### The problem
Collect every line in the listing below that contains the string "whiskers", matching case exactly.

### The data
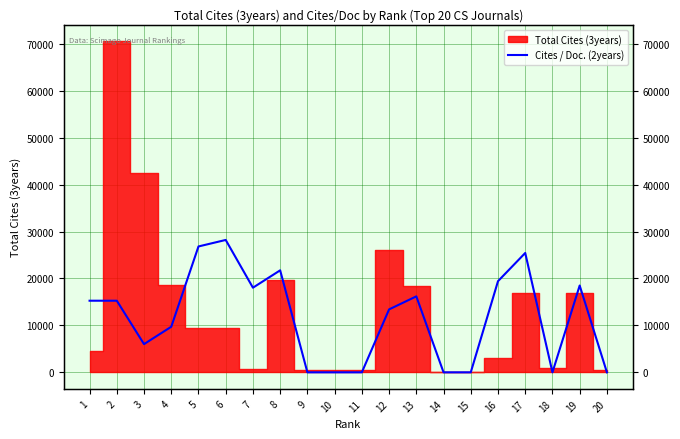

At which label is the value closest to 14101?

12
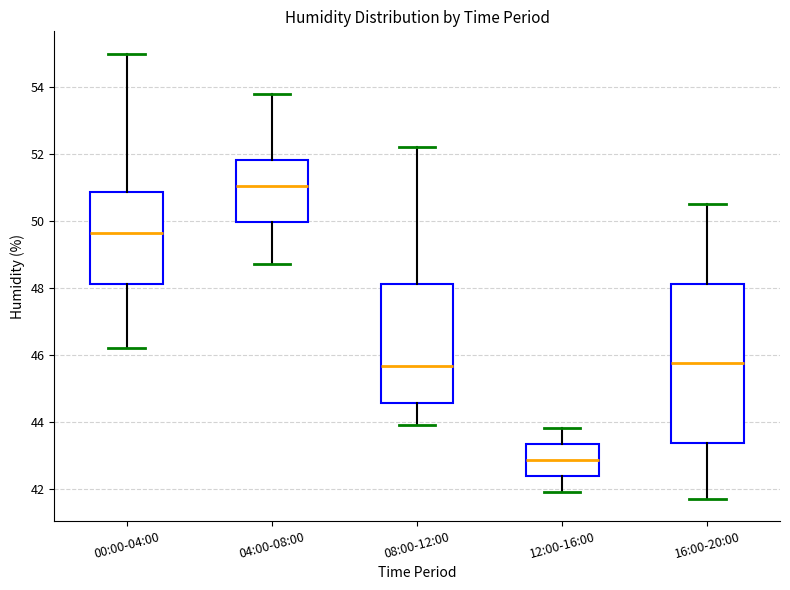

Reading left to right, read every box against the y-axis: the position of its median line, the range the box covers, and the ends of its whiskers. The values are not printed on the chart, so give them approximately, as read against the axis.

00:00-04:00: median 49.6, box 48.2 to 50.8, whiskers 46.2 to 55.0
04:00-08:00: median 51.0, box 50.0 to 51.8, whiskers 48.8 to 53.8
08:00-12:00: median 45.6, box 44.6 to 48.2, whiskers 44.0 to 52.2
12:00-16:00: median 42.8, box 42.4 to 43.4, whiskers 42.0 to 43.8
16:00-20:00: median 45.8, box 43.4 to 48.2, whiskers 41.8 to 50.6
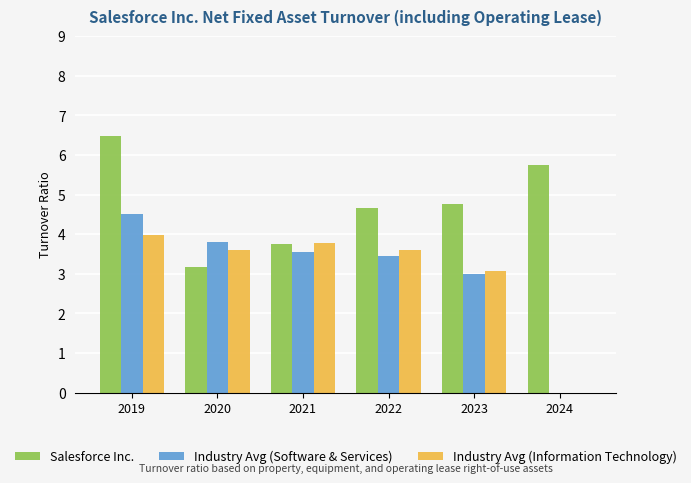

What is the average value of the Industry Avg (Software & Services) series?

3.1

### Answer section
Reading left to right, read every box against the y-axis: the position of its median line, the range the box covers, and the ends of its whiskers. The values are not printed on the chart, so give them approximately, as read against the axis.
00:00-04:00: median 49.6, box 48.2 to 50.8, whiskers 46.2 to 55.0
04:00-08:00: median 51.0, box 50.0 to 51.8, whiskers 48.8 to 53.8
08:00-12:00: median 45.6, box 44.6 to 48.2, whiskers 44.0 to 52.2
12:00-16:00: median 42.8, box 42.4 to 43.4, whiskers 42.0 to 43.8
16:00-20:00: median 45.8, box 43.4 to 48.2, whiskers 41.8 to 50.6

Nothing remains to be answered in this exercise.